__Exercise details__:
Could you set down exactly the lines of the data below, starting at the one that holds "The purpose of" and ending at the one that holds "HOTEL/MOTEL - Any", both included, and only those?

__Data to use__:
==================================================

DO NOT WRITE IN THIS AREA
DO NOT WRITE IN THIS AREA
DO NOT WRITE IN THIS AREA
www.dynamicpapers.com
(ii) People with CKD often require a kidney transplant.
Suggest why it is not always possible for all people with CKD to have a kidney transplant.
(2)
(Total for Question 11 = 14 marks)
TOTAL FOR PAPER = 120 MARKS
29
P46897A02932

==================================================

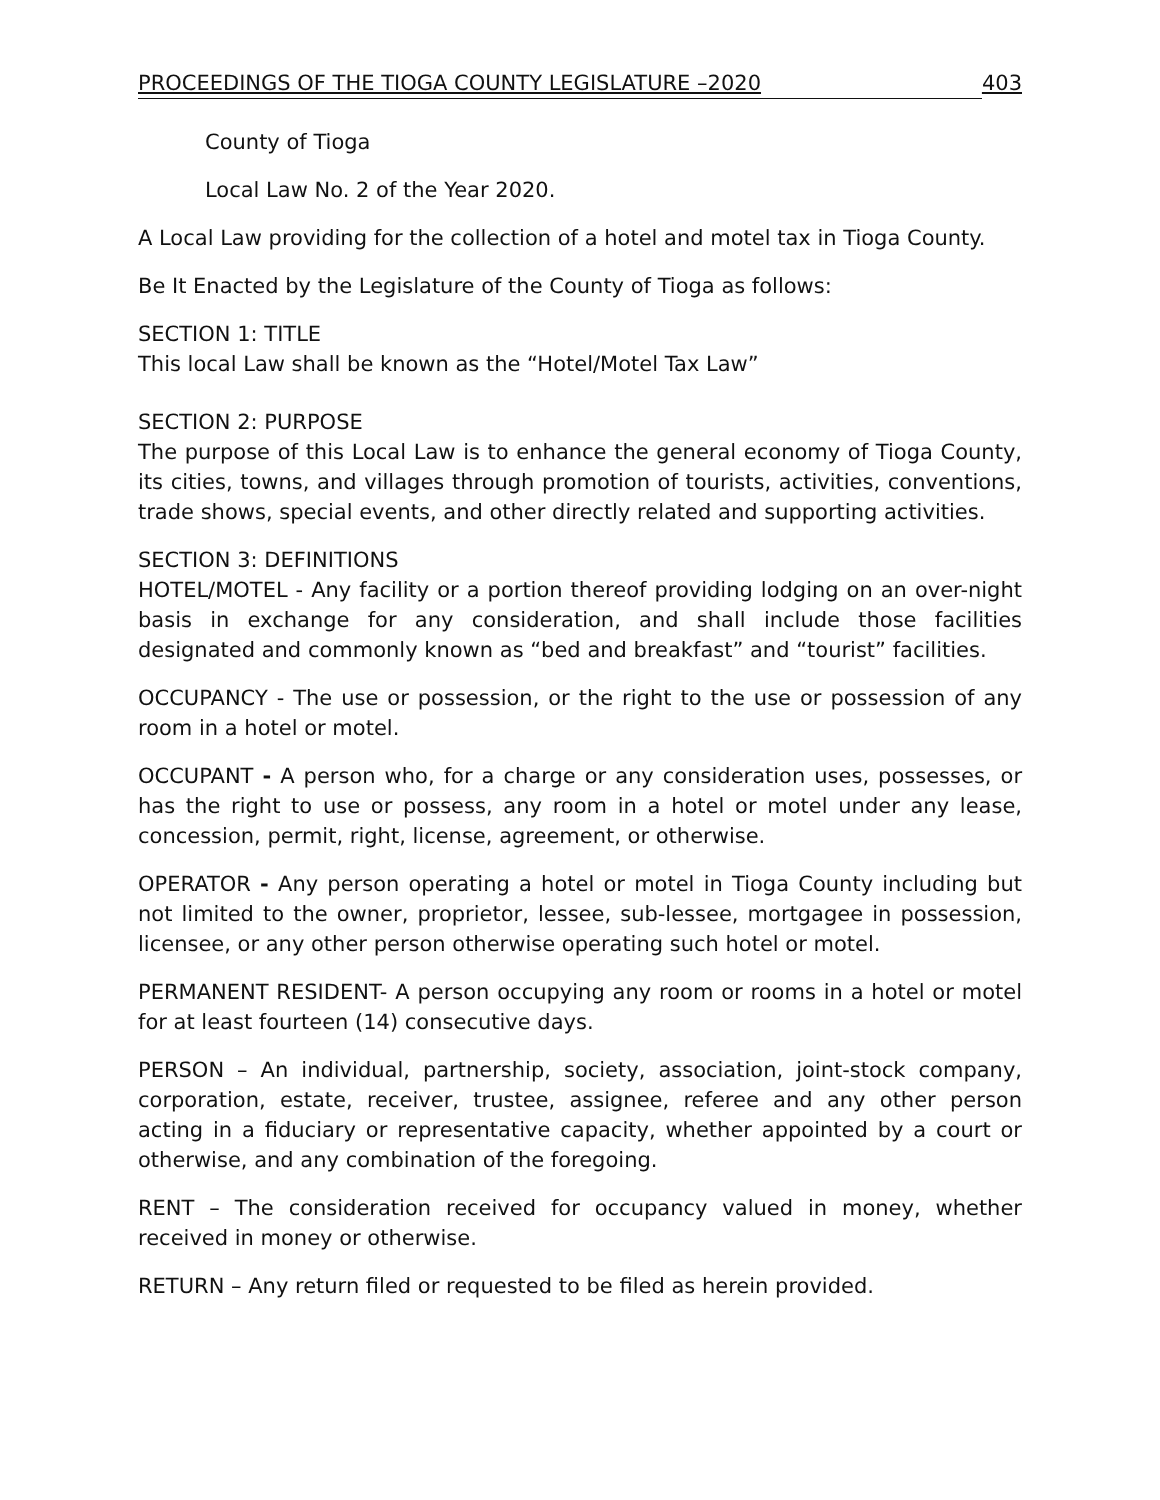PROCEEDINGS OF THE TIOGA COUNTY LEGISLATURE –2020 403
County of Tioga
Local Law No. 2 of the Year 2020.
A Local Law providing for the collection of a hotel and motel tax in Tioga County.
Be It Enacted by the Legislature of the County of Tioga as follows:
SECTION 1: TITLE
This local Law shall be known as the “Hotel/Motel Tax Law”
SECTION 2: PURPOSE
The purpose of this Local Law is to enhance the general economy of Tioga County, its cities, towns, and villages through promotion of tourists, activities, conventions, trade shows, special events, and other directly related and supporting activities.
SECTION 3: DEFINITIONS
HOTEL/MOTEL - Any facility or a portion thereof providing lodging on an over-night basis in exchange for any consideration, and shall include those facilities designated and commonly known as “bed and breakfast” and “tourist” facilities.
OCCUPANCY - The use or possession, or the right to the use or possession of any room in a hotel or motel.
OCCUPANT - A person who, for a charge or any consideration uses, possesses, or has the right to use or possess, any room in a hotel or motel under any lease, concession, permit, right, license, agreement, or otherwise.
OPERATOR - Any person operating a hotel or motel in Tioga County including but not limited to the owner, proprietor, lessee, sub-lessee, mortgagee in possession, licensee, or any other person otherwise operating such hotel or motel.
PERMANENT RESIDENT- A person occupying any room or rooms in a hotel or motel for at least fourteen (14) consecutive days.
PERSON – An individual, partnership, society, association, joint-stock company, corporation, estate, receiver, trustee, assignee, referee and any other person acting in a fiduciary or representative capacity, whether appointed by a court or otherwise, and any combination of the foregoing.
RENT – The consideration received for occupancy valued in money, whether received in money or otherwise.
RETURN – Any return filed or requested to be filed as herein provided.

==================================================

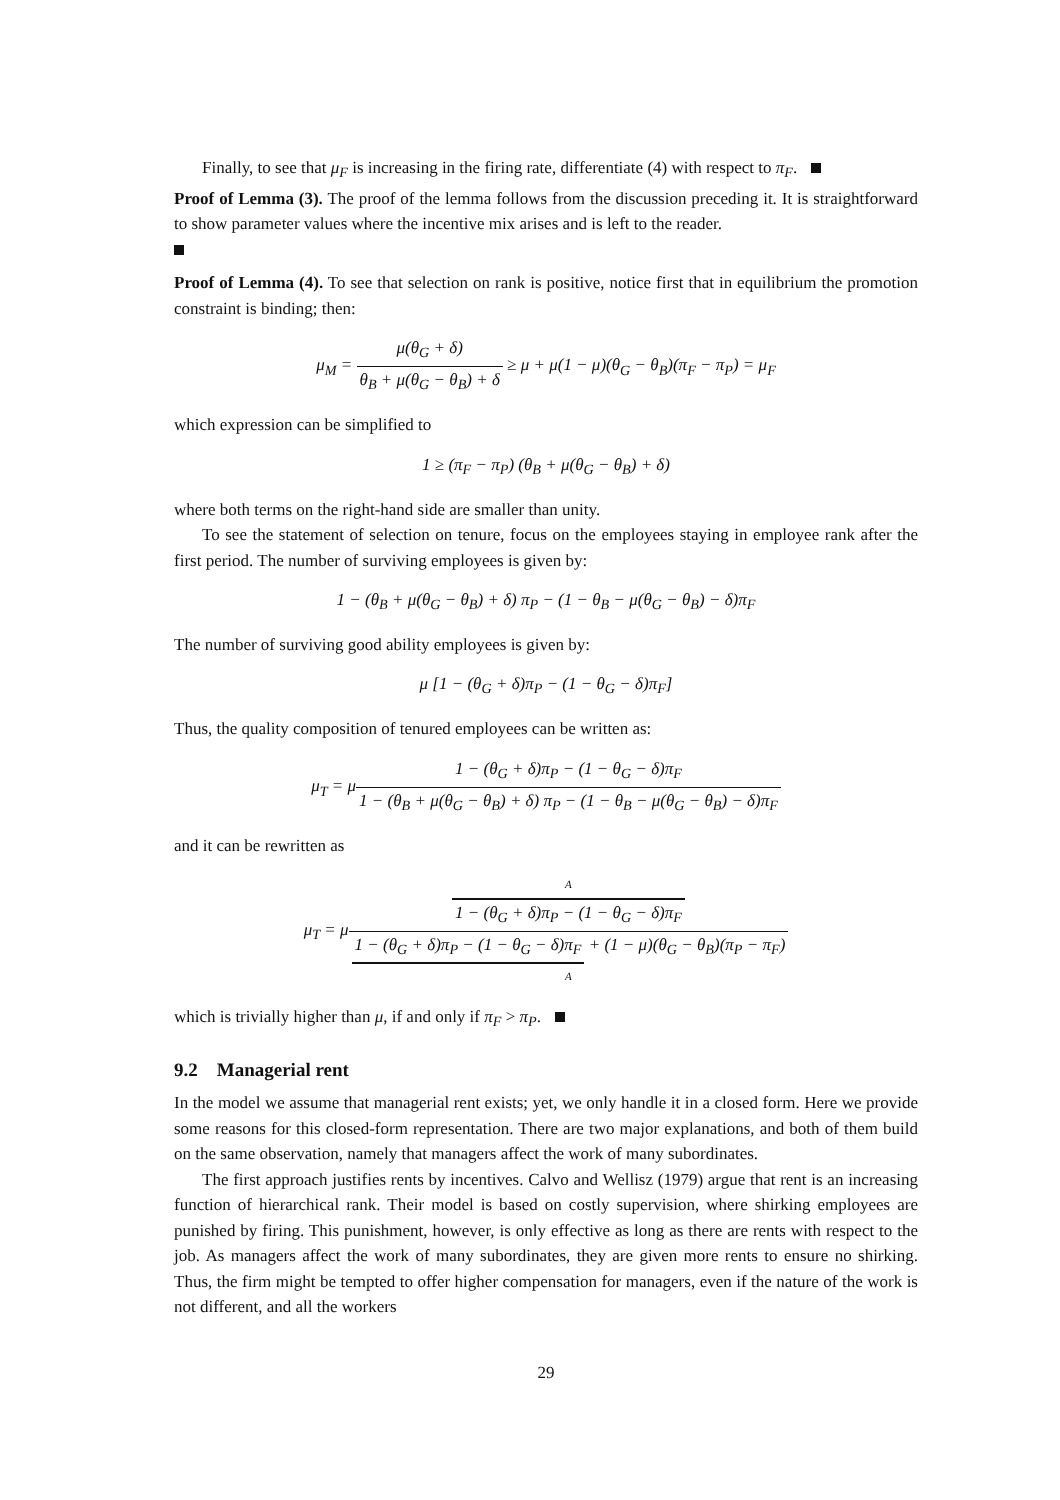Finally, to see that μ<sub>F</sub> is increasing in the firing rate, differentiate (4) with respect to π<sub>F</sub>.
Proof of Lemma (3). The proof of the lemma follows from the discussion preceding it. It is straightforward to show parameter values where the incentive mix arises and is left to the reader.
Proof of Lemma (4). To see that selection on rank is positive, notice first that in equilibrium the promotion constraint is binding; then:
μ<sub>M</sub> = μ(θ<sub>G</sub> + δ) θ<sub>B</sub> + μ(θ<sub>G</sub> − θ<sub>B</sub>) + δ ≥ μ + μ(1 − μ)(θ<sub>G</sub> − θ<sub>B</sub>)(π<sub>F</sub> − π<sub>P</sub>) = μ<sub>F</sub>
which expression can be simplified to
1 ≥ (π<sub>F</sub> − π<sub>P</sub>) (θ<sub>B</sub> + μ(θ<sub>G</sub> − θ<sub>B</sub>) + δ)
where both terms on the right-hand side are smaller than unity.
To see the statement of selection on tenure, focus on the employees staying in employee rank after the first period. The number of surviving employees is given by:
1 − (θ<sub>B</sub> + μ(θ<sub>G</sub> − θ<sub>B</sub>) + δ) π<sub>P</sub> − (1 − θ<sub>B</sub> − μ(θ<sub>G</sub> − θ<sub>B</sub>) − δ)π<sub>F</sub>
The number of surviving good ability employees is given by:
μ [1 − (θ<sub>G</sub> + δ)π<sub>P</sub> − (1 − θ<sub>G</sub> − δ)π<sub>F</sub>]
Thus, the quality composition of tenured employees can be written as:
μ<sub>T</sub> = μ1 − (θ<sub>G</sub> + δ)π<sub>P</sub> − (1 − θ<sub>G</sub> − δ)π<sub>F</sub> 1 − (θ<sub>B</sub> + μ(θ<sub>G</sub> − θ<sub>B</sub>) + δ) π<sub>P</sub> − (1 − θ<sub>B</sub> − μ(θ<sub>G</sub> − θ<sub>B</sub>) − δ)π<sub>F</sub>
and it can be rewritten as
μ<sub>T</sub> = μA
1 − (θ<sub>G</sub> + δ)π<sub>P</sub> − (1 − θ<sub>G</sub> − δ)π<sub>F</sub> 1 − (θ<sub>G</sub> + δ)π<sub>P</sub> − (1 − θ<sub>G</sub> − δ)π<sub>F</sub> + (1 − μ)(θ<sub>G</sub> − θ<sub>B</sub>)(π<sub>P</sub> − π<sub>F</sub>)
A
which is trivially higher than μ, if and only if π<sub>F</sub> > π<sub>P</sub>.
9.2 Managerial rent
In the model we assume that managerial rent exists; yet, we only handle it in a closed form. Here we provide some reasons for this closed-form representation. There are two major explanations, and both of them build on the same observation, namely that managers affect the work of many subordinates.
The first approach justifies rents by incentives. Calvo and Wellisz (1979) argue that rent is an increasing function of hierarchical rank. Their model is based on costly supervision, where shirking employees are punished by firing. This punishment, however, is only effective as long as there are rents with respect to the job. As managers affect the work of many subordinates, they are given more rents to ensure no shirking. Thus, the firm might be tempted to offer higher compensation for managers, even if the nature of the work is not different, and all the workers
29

==================================================

__Answer to this problem__:
The purpose of this Local Law is to enhance the general economy of Tioga County, its cities, towns, and villages through promotion of tourists, activities, conventions, trade shows, special events, and other directly related and supporting activities.
SECTION 3: DEFINITIONS
HOTEL/MOTEL - Any facility or a portion thereof providing lodging on an over-night basis in exchange for any consideration, and shall include those facilities designated and commonly known as “bed and breakfast” and “tourist” facilities.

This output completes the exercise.